SPRINGDALE : Officials: Leprosy story false
Posted on Saturday, February 9, 2008
No outbreaks of leprosy or tuberculosis exist in Springdale or elsewhere in Northwest Arkansas, state health officials said Friday in an attempt to allay fear following a TV station’s report Thursday night.
While there are nine reported cases of leprosy and 21 cases of TB in Washington, Benton and Sebastian counties, none is a recent infection, and the two diseases are not believed to be highly contagious, officials with the Arkansas Department of Health said.
“There has never been an epidemic of leprosy,” said the Health Department’s branch chief of infectious diseases, Dr. James R. Phillips.
“Ninety-five percent of the population are genetically resistant to leprosy,” Phillips said. “And flu is magnitudesmuch-more contagious than leprosy.”

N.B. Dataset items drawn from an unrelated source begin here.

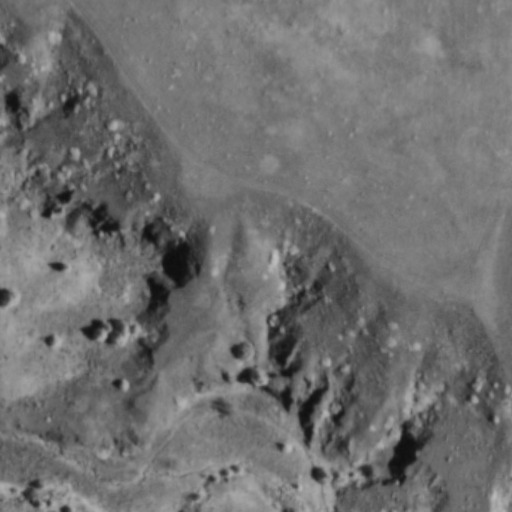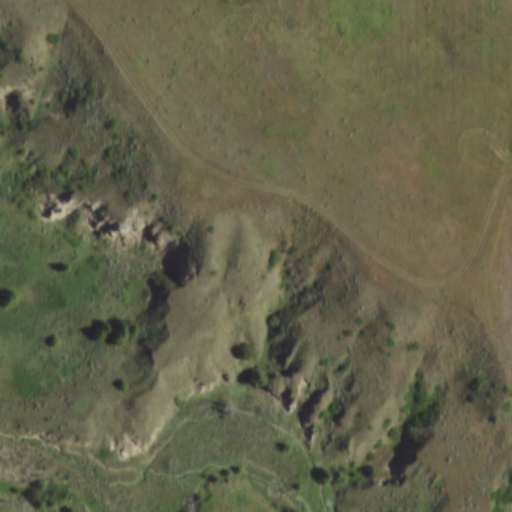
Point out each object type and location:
road: (290, 193)
road: (423, 221)
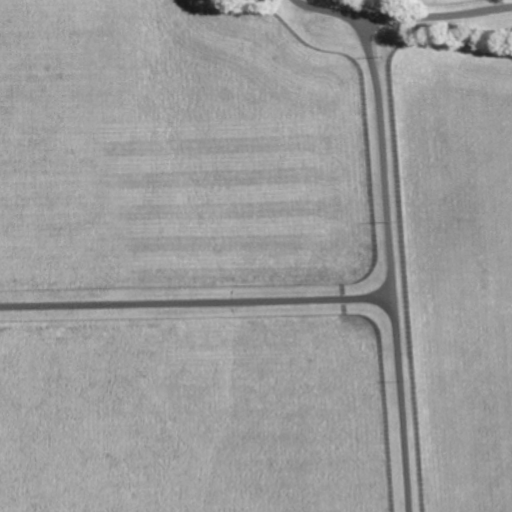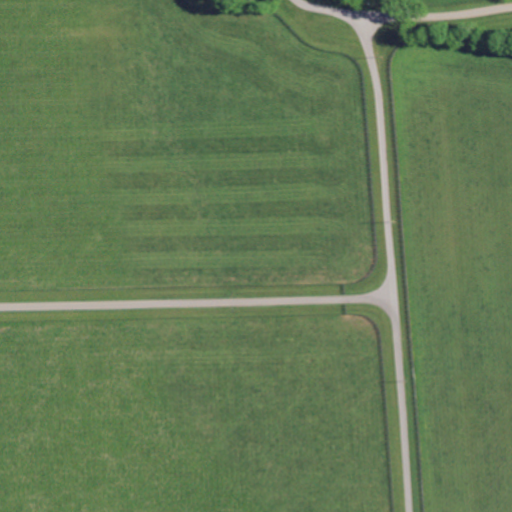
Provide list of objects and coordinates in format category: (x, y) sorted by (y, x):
road: (331, 11)
road: (387, 194)
road: (197, 302)
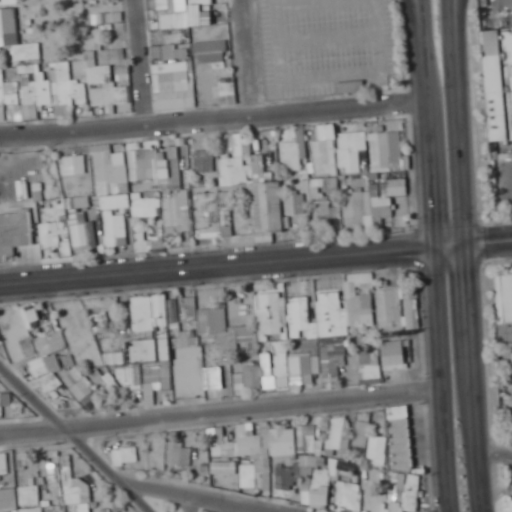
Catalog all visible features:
road: (459, 9)
road: (417, 12)
road: (420, 12)
building: (200, 14)
building: (321, 26)
building: (210, 47)
building: (26, 52)
building: (170, 52)
road: (246, 57)
building: (102, 62)
road: (141, 63)
building: (507, 75)
building: (173, 77)
road: (426, 83)
building: (227, 86)
building: (109, 95)
building: (10, 99)
road: (214, 118)
road: (462, 119)
building: (352, 149)
building: (325, 150)
building: (110, 159)
building: (291, 159)
building: (204, 161)
building: (143, 165)
building: (259, 167)
building: (232, 174)
road: (432, 192)
building: (401, 200)
building: (324, 203)
building: (296, 204)
building: (270, 206)
building: (139, 207)
building: (356, 209)
building: (173, 212)
building: (116, 230)
building: (14, 232)
road: (490, 238)
road: (451, 241)
road: (385, 247)
road: (168, 267)
building: (330, 307)
building: (271, 313)
building: (300, 318)
building: (208, 321)
building: (246, 330)
building: (146, 333)
road: (475, 347)
building: (45, 352)
building: (325, 362)
building: (370, 371)
building: (130, 375)
road: (442, 377)
building: (210, 380)
building: (249, 380)
building: (78, 382)
road: (221, 408)
building: (362, 434)
road: (75, 437)
building: (285, 444)
building: (223, 448)
building: (395, 450)
building: (179, 454)
road: (497, 457)
road: (484, 483)
building: (316, 496)
road: (189, 497)
road: (190, 504)
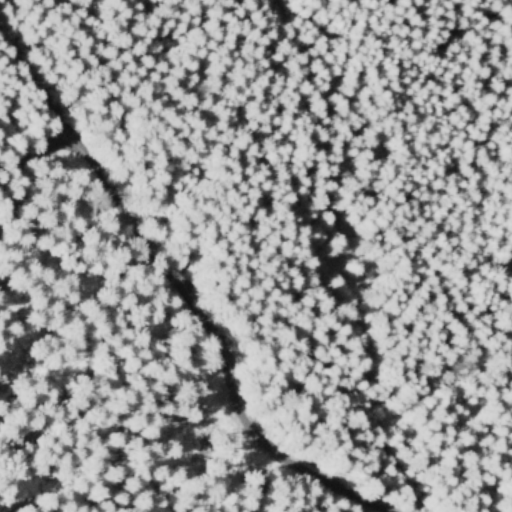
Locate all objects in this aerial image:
road: (27, 236)
road: (140, 307)
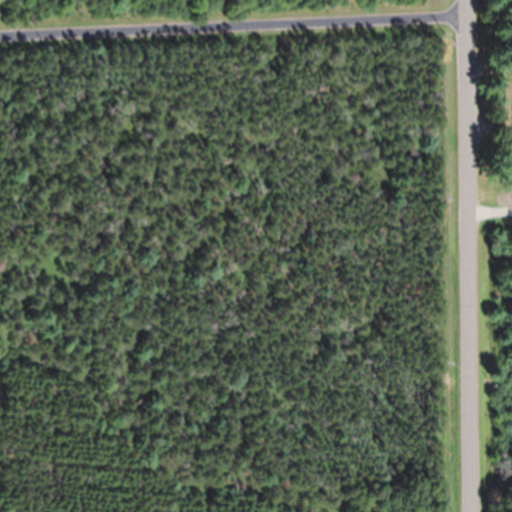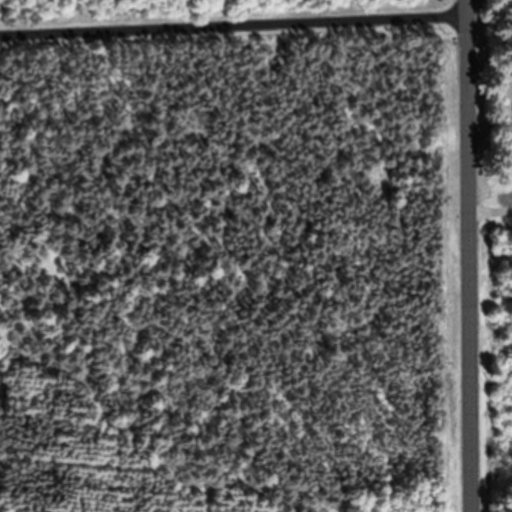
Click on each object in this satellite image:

There is no clear-cut definition of “outbreak” outlining a minimum number of cases, or a time frame, for a disease, he said, but health officials generally consider a “sudden or significant” increase of a particular disorder to qualify.
A version of the report broadcast Thursday night by Fort Smith / Fayetteville channel KFSM-TV, Channel 5, reported that Springdale’s “medical community” was warning the public that a leprosy outbreak “could blossom into an epidemic.” A version of the story appeared Friday on the station’s Web site, www. kfsm. com. Phillips and Health Department spokesman Ann Wright said the story led to a flood of calls to the Health Department, the federal Centers for Disease Control and Prevention in Atlanta, the governor’s office, congressional offices, and the Springdale mayor’s office.
By Friday, national Web sites such as The Drudge Report carried items about reported leprosy in Arkansas.
The story sent the chambers of commerce in Springdale, Rogers and Fayetteville scrambling to dispatch news releases Friday denying the existence of a leprosy outbreak in Springdale.
“You may be aware of a media report that is suggesting there has been an outbreak of leprosy in Springdale. This is not true,” wrote Perry Webb, the Springdale chamber’s president and chief executive officer.
“The Chamber has been in touch this morning with Gov. Mike Beebe, Congressman John Boozman, the Center for Disease Control and the Washington County Health Department. Each of these entities are fully engaged and are reporting to us that there is no ‘outbreak’ of leprosy in Springdale or Northwest Arkansas.”
Webb said the television station was pulling the story from its Web site Friday afternoon, a claim that KFSM News Director James Warner denied. The story had been removed from the station’s Web site as part of its follow-up reporting, he said.
The station stands by its initial story, he said.
Leprosy, also called Hansen’s disease, is a chronic infectious disease usually affecting the skin and peripheral nerves, “but that has a wide range of possible clinical manifestations,” according to the CDC. A milder form can cause “hypo-pigmented skin macules” while a more serious form can include skin lesions, nodules, plaques, a thickening of the dermis and nasal congestion. People receiving antibiotic treatment or who have completed treatment are considered free of active infection.
KFSM’s story said it based its report on statements by “local doctors,” but the only doctor it identified by name and quoted directly was Dr. Jennifer Bingham, a Springdale internist.
Bingham attempted to return a Democrat-Gazette reporter’s telephone call to her office early Friday afternoon, but return calls placed to her cell phone later in the day were not returned. “Springdale is also reporting over 100 cases of TB,” the television station reported, without further elaboration or attribution. During its 5 p. m. newscast Friday, KFSM attributed Thursday’s report to bad information supplied by local doctors.
In December 2007, state lawmakers heard a report that there were eight cases of leprosy from 2000 to 2005 among Washington County’s Marshallese population, which is concentrated in Springdale.
“We have had leprosy in Arkansas since forever,” Phillips said. “Some people get the idea that leprosy just came with the Marshallese. That’s not true.”
Roughly 75 percent of the leprosy cases in Arkansas and the United States during the last decade have been among “foreign-born individuals,” including Marshallese, Hispanics and others who have moved to this country, but they did not introduce the disease here, Phillips said.
“Every year, there were cases among native-born Arkansans — before the Marshallese ever arrived,” he said.
When it comes to TB, the percentage of foreign-born residents with the disease was smaller in Arkansas overall than elsewhere in the country, where more than 55 percent of cases were among foreign-born. That compared to 28 percent of Arkansas cases among foreign-born residents.
Medical schools don’t teach much about leprosy since there’s not much chance doctors will run across it, Phillips said, but infectious-disease specialists track it.
Most cases are contracted among family members who live in close contact for extended periods of time.
If you are someone in the 5 percent of the population who is susceptible to leprosy, “it is possible that you could walk into somebody’s [contaminated ] house, walk out in 15 minutes and be infected,” Phillips said.
“That’s theoretically possible — but statistically, not likely,” he said.